───── DATA FOR ANALYSIS

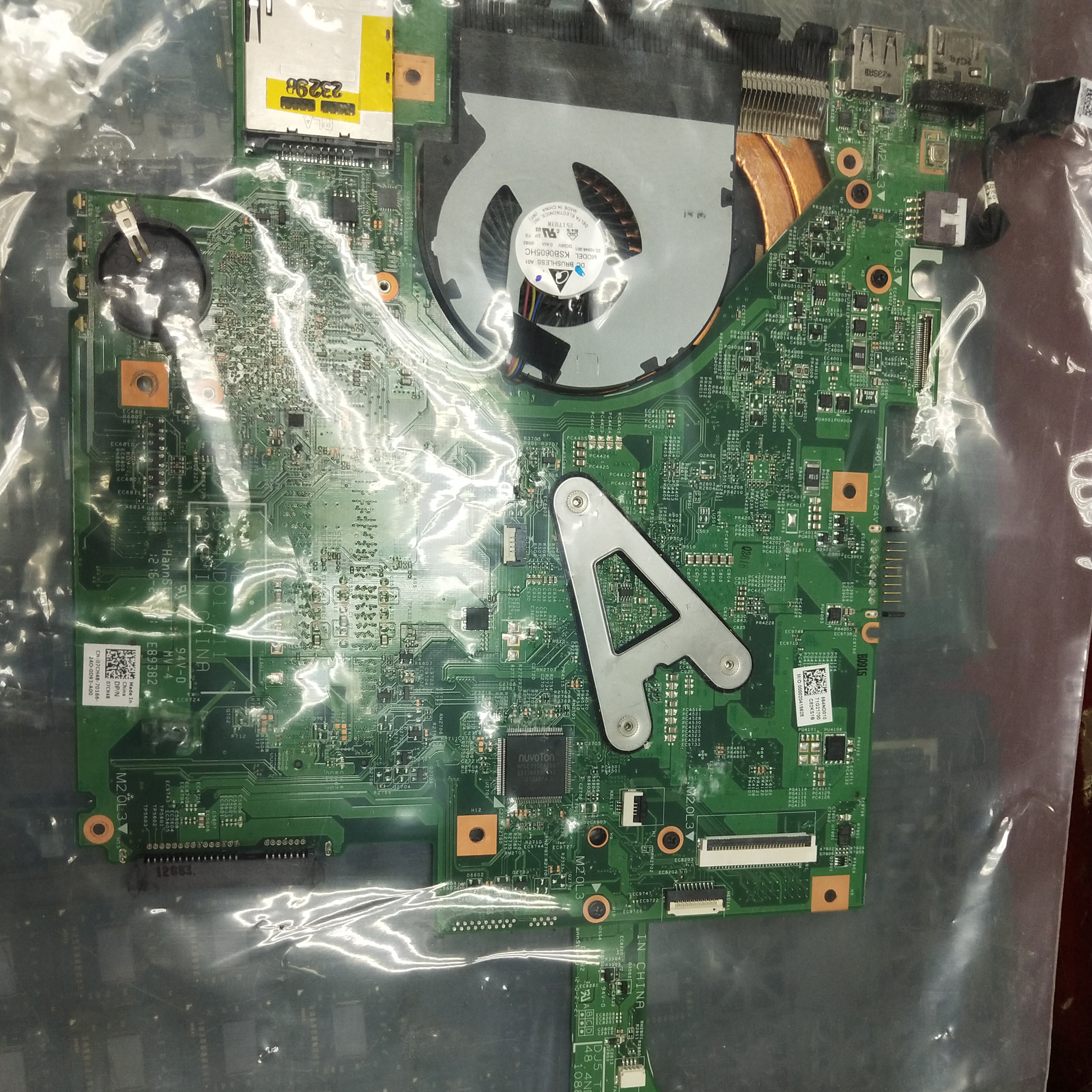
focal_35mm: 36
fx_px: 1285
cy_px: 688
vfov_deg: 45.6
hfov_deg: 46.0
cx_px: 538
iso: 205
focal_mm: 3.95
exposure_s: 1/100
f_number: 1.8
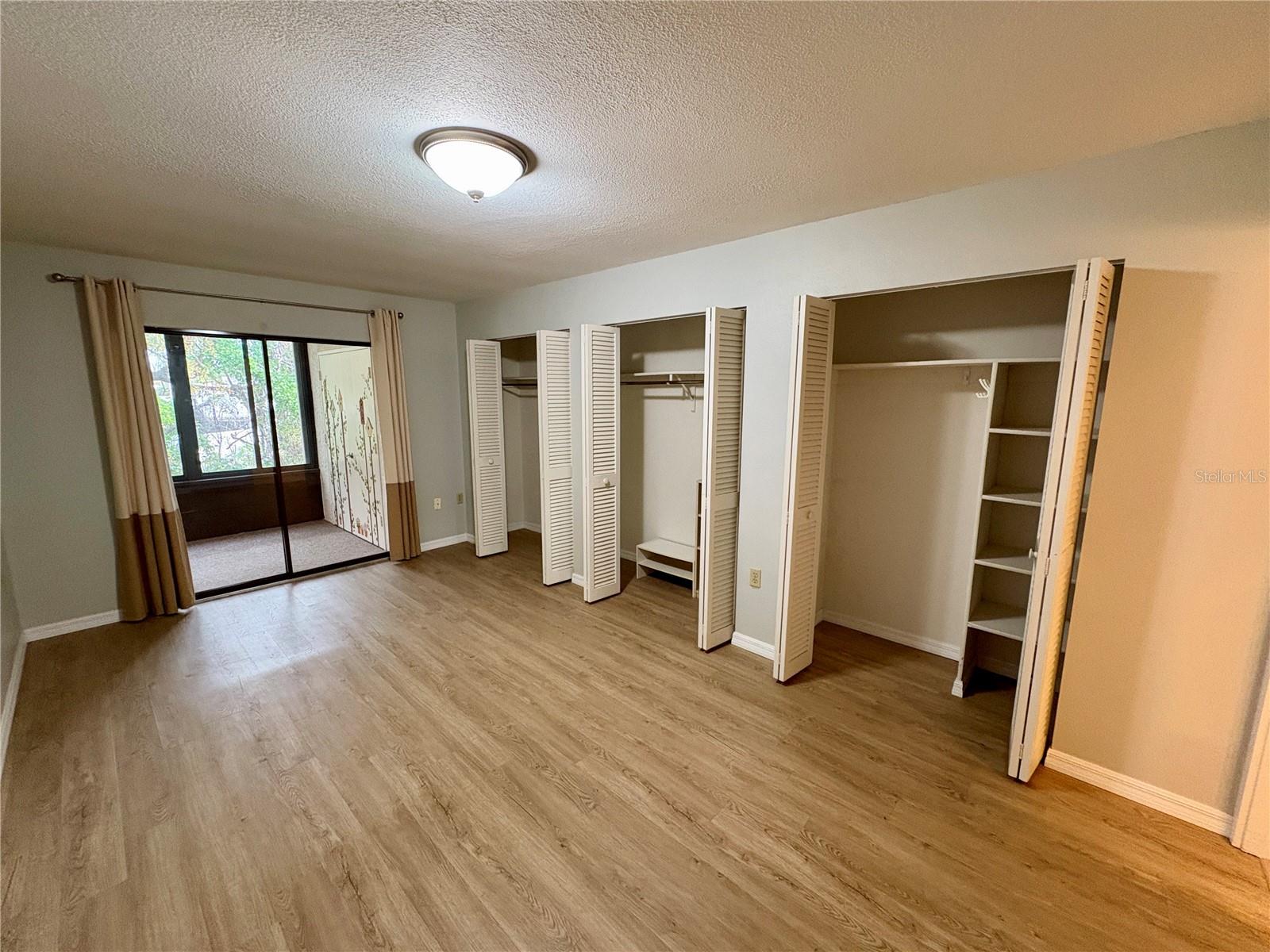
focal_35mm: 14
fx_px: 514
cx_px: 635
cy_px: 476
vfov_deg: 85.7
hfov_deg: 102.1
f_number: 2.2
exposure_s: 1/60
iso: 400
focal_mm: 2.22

──────────

## TASK GOAL
Copy all the entries above exactly as they stand, except for the pictures.

## TASK RESULT
focal_35mm: 36
fx_px: 1285
cy_px: 688
vfov_deg: 45.6
hfov_deg: 46.0
cx_px: 538
iso: 205
focal_mm: 3.95
exposure_s: 1/100
f_number: 1.8
focal_35mm: 14
fx_px: 514
cx_px: 635
cy_px: 476
vfov_deg: 85.7
hfov_deg: 102.1
f_number: 2.2
exposure_s: 1/60
iso: 400
focal_mm: 2.22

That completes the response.